Читать книгу Vestibular Disorders - Группа авторов - Страница 20
Testing Saccades and Pursuit
ОглавлениеTo test saccades, ask the patient to rapidly fixate on 2 stationary objects (clinician’s thumb and index finger) placed 50 cm apart and observe saccadic latency, velocity, accuracy, and conjugacy. Saccadic abnormalities are not expected in peripheral vestibular disorders. Disconjugate slowing of horizontal saccades is an abnormality observed in internuclear ophthalmoplegia, which is caused by lesions affecting the median longitudinal fasciculus. A unilateral median longitudinal fasciculus lesion results in selective slowing of adducting saccades on testing horizontal saccades to the unaffected side. The abducting eye may sometimes demonstrate disconjugate nystagmus (i.e., the nystagmus is more marked in the abducting than the adducting eye). In an acutely dizzy patient, an internuclear ophthalmoplegia might imply a brainstem stroke or demyelination. Saccadic dysmetria, in particular hypermetria, is seen in cerebellar disease. The saccade overshoots and returns to the target. Ipsipulsion, with hypermetria of ipsilateral saccades and hypometria of contralateral saccades, occurs in a lateral medullary infarct [14].

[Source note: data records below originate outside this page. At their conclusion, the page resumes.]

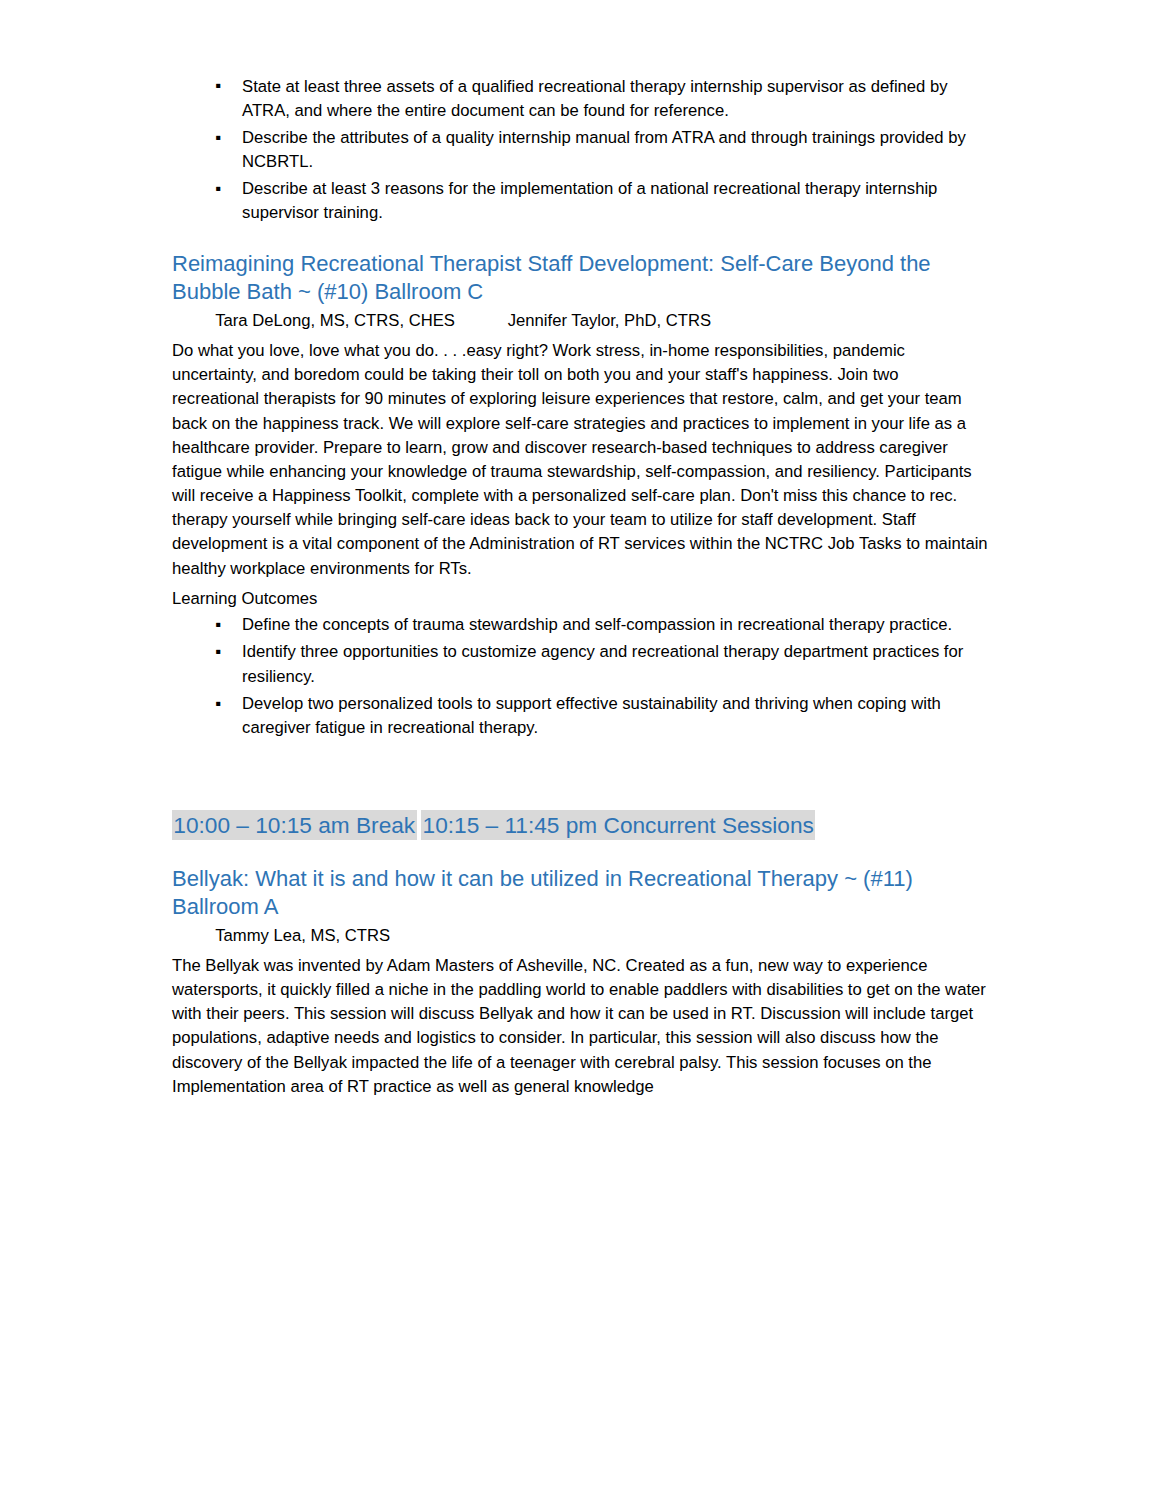State at least three assets of a qualified recreational therapy internship supervisor as defined by ATRA, and where the entire document can be found for reference.
Describe the attributes of a quality internship manual from ATRA and through trainings provided by NCBRTL.
Describe at least 3 reasons for the implementation of a national recreational therapy internship supervisor training.
Reimagining Recreational Therapist Staff Development: Self-Care Beyond the Bubble Bath ~ (#10) Ballroom C
Tara DeLong, MS, CTRS, CHES Jennifer Taylor, PhD, CTRS
Do what you love, love what you do. . . .easy right? Work stress, in-home responsibilities, pandemic uncertainty, and boredom could be taking their toll on both you and your staff's happiness. Join two recreational therapists for 90 minutes of exploring leisure experiences that restore, calm, and get your team back on the happiness track. We will explore self-care strategies and practices to implement in your life as a healthcare provider. Prepare to learn, grow and discover research-based techniques to address caregiver fatigue while enhancing your knowledge of trauma stewardship, self-compassion, and resiliency. Participants will receive a Happiness Toolkit, complete with a personalized self-care plan. Don't miss this chance to rec. therapy yourself while bringing self-care ideas back to your team to utilize for staff development. Staff development is a vital component of the Administration of RT services within the NCTRC Job Tasks to maintain healthy workplace environments for RTs.
Learning Outcomes
Define the concepts of trauma stewardship and self-compassion in recreational therapy practice.
Identify three opportunities to customize agency and recreational therapy department practices for resiliency.
Develop two personalized tools to support effective sustainability and thriving when coping with caregiver fatigue in recreational therapy.
10:00 – 10:15 am Break
10:15 – 11:45 pm Concurrent Sessions
Bellyak: What it is and how it can be utilized in Recreational Therapy ~ (#11) Ballroom A
Tammy Lea, MS, CTRS
The Bellyak was invented by Adam Masters of Asheville, NC. Created as a fun, new way to experience watersports, it quickly filled a niche in the paddling world to enable paddlers with disabilities to get on the water with their peers. This session will discuss Bellyak and how it can be used in RT. Discussion will include target populations, adaptive needs and logistics to consider. In particular, this session will also discuss how the discovery of the Bellyak impacted the life of a teenager with cerebral palsy. This session focuses on the Implementation area of RT practice as well as general knowledge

To test pursuit, ask the patient to follow the clinician’s finger moving no faster than 20 deg/s in both the horizontal and vertical directions. Look for broken or saccadic pursuit. Because many parts of the neuraxis participate in smooth pursuit, broken pursuit does not contribute greatly in identifying the site of a lesion. Age, level of alertness, intoxication, and neurodegenerative disorders affecting the cerebellum and basal ganglia can impair smooth pursuit. Deficits in smooth pursuit are usually accompanied by impaired visual cancellation of the VOR [15].